» **YANG HARUS DIKERJAKAN**: Menurut teks pilihan tentang bahasa dan bangsa, sebagai apa Indonesia telah menetapkan bahasa Indonesia?

» **TEKS PILIHAN**:
────

-- Ahmad Baedowi
MARI kita sebut nama sebuah negara di hadapan para siswa dan mintalah mereka menggambarkan bagaimana negara tersebut, maka dapat dipastikan jawabannya selalu berkaitan denan dengan karateristik budaya, etnik, bahasa dan keragaman agama yang dimilikinya. Hampir dapat dipastikan pula bahwa dari karakteristik tersebut selalu memunculkan tantangan tentang bagaimana menanamkan karakter tentang budaya, etnik, bahasa dan agama dalam konteks kemajemukan dalam sebuah proses belajar-mengajar yang efektif. Tentu saja proses tersebut harus disampaikan dalam bahasa yang menjadi platform bersama sebuah bangsa.
Bahasa menjadi kata kunci teramat penting dan tidak bisa dilepaskan dari politik bahasa dan kebijakan sebuah negara. Beruntunglah kita, karena sebagai sebuah bangsa, Indonesia telah menetapkan bahasa Indonesia sebagai penyatu seluruh keragaman budaya, etnik dan agama. Bahasa Indonesia menjadi alat pengantar komunikasi tidak hanya di sekolah, melainkan juga di pasar, kantor, dan berbagai tampat lainnya. Dengan bahasa Indonesia, sesungguhnya kita dihadapkan pada fakta bahwa bahasa, jika dipelihara kemurniannya dan dikembangkan kosakata serta penambahan maknanya, akan tetap mampu memelihara rasa kesatuan sebagai sebuah bangsa.

────

» **DAFTAR DATA**:
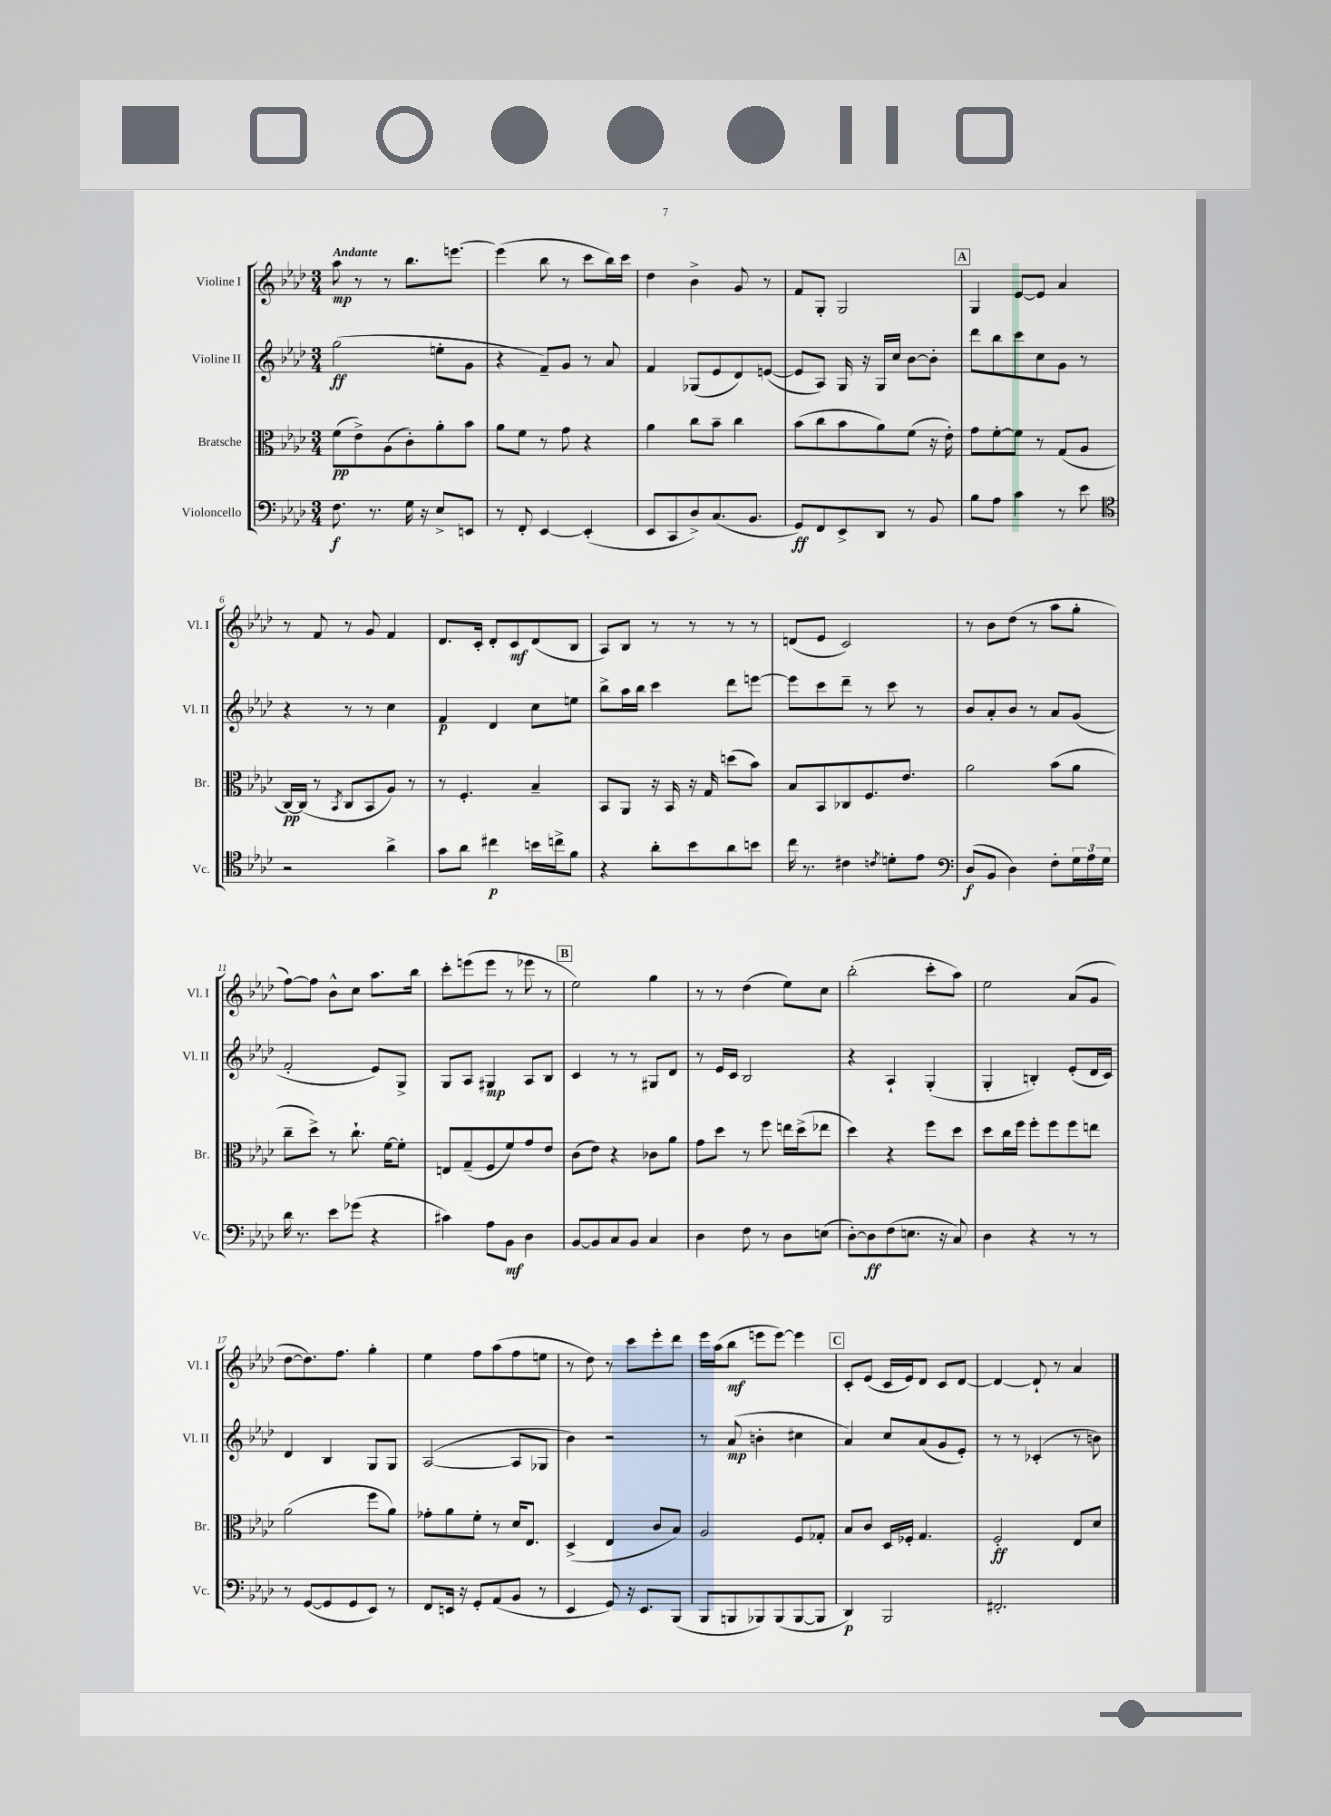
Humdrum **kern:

**kern	**kern	**kern	**kern
*staff4	*staff3	*staff2	*staff1
*clefF4	*clefC3	*clefG2	*clefG2
*k[b-e-a-d-]	*k[b-e-a-d-]	*k[b-e-a-d-]	*k[b-e-a-d-]
*M3/4	*M3/4	*M3/4	*M3/4
8.F	(8f	(2gg	8aa-
.	8e-^)	.	8r
8.r	.	.	.
.	(8A-	.	8r
16G	8c')	.	8.bb-
16r	.	.	.
8E-^	8a-'	8ee'	.
.	.	.	[8.eee
8EE	8b-	8g	.
=	=	=	=
8r	8a-	4r	(4eee]
8FF'	8f	.	.
[4EE-	8r	8f~)	8bb-
.	8g	8g	8r
(4EE-']	4r	8r	8ccc
.	.	8a-	16bb-)
.	.	.	16ccc
=	=	=	=
8EE-	4a-	4f	4dd-
8CC	.	.	.
8D-^)	8cc	(8G-	4b-^
(8.C	8b-~	8e-	.
.	4cc	8d-)	8g
8.BB-	.	.	.
.	.	([8e	8r
=	=	=	=
8GG)	(8b-	8e]	8f
8FF	8cc	8A-)	8G'
8EE-^	8b-	16G	2G
.	.	16r	.
8DD-	8a-)	16G	.
.	.	16cc	.
8r	(8f	[8b-	.
8BB-	16r	8b-']	.
.	16e-')	.	.
=	=	=	=
8B-	8g	8ddd-	4G
8A-	[8f'	8bb-	.
4c	8f]	8ccc	[8e-
.	8r	8cc	8e-]
8r	(8G	8g	4a-
8e-	8A-	8r	.
=	=	=	=
*clefC4	*	*	*
2r	[16C)	4r	8r
.	(16C]	.	.
.	8r	.	8f
.	8qBB-	.	.
.	8C	8r	8r
.	8BB-	8r	8g
4a-^	8A-)	4cc	4f
.	8r	.	.
=	=	=	=
8g	8r	4f	8.d-
8a-	4.F'	.	.
.	.	.	16c'
4cc#	.	4d-	8d-'
.	.	.	8c
16b	4B-~	8cc	(8d-
16cc^	.	.	.
8f	.	8ee	8B-
=	=	=	=
4r	8BB-	8bb-^	8A-)
.	8AA-	16aa-	8B-
.	.	16bb-	.
8a-'	16r	4ccc	8r
.	16BB-	.	.
8b-	16r	.	8r
.	16G	.	.
8a-	(8dd	8ddd-	8r
8b	8b-)	[8eee	8r
=	=	=	=
16cc	8B-	8eee]	(8d
8.r	.	.	.
.	8BB-	8ccc	8e-
4c#	8C-	8ddd-~	2c)
.	8.F	8r	.
8qc	.	.	.
8d'	.	8ccc	.
.	8.e-	.	.
8e-	.	8r	.
=	=	=	=
*clefF4	*	*	*
(8D-	2a-	8b-	8r
8BB-	.	8a-'	8b-
4D-)	.	8b-	(8dd-
.	.	8r	8r
8F'	(8b-	8a-	8aa-
24G	8a-	(8g	8gg'
24A-	.	.	.
24G	.	.	.
=	=	=	=
16d-	8cc~	2f'	[8ff)
8.r	.	.	.
.	8dd-^)	.	8ff]
8e-	8r	.	8b-^^
(8g-	8.cc`	.	8cc
4r	.	8e-)	8.aa-
.	[16f	.	.
.	8f']	8G^	.
.	.	.	16bb-
=	=	=	=
4c#)	8E	8G	8ccc'
.	(8G~	8A-	(8eee
8A-	8F	4G#	8eee
8BB-	8f)	.	8r
4D-	8g	8A-	8eee-
.	8e-	8B-	8r
=	=	=	=
[8BB-	(8c	4c	2ee-)
8BB-]	8e-)	.	.
8C	4r	8r	.
8BB-	.	8r	.
4C	8c-	8G#	4gg
.	8a-	8d-	.
=	=	=	=
4D-	8g	8r	8r
.	8dd-	16e-	8r
.	.	16c	.
8F	8r	2B-	(4dd-
8r	8ff	.	.
8D-	16ee	.	8ee-)
.	(16dd-^	.	.
(8E	8ee-	.	8cc
=	=	=	=
[8D-')	4dd-)	4r	(2bb-'
8D-]	.	.	.
(8F	4r	4A-`	.
8.E	.	.	.
.	8ff	(4G'	8ccc'
16r	.	.	.
8C)	8dd-	.	8aa-)
=	=	=	=
4D-	8dd-	4G'	2ee-
.	16cc	.	.
.	16ff	.	.
4r	8ff'	4B')	.
.	8ff	.	.
8r	8ff	(8e-'	(8a-
8r	8ee	16d-	8g
.	.	16c)	.
=	=	=	=
8r	(2a-	4d-	[8dd-
([8GG	.	.	8.dd-])
8GG]	.	4B-	.
.	.	.	8.ff
8GG	.	.	.
8EE-)	8ff	8G	4gg'
8r	8a-)	8G	.
=	=	=	=
8FF	8g-'	([2A-	4ee-
16EE	8a-	.	.
16r	.	.	.
8GG'	8f'	.	8ff
(8AA-	8r	.	(8aa-
8BB-	16d-	8A-]	8ff
.	8.E-	.	.
8r	.	8G-	8ee
=	=	=	=
4EE-	(4D-^	4b-)	8r
.	.	.	8dd-)
8GG)	4E-	2r	8r
16r	.	.	8ccc
8.EE-	.	.	.
.	8c	.	8eee-'
(8BBB-	8B-)	.	8ddd-
=	=	=	=
8BBB-	2A-	8r	16eee-
.	.	.	(16aa-
8BBB	.	(8a-	8bb-
8BBB-)	.	4b'	8eee
(8BBB-	.	.	[8eee)
[8BBB-	8F	4cc#	4eee]
8BBB-]	8G-'	.	.
=	=	=	=
4DD-)	8B-	4a-)	8c'
.	8c	.	(8e-
2BBB-	16D-	8cc	16c
.	16F-'	.	16e-)
.	4.G	(8a-	8d-
.	.	8g	8c
.	.	8e-')	[8d-
=	=	=	=
2.FF#'	2F'	8r	4d-_
.	.	8r	.
.	.	(4c-'	8d-`]
.	.	.	8r
.	8E-	8r	4a-
.	8d-	8b)	.
==	==	==	==
*-	*-	*-	*-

────

» **HASIL LATIHAN**: Sebagai penyatu seluruh keragaman budaya, etnik, dan agama.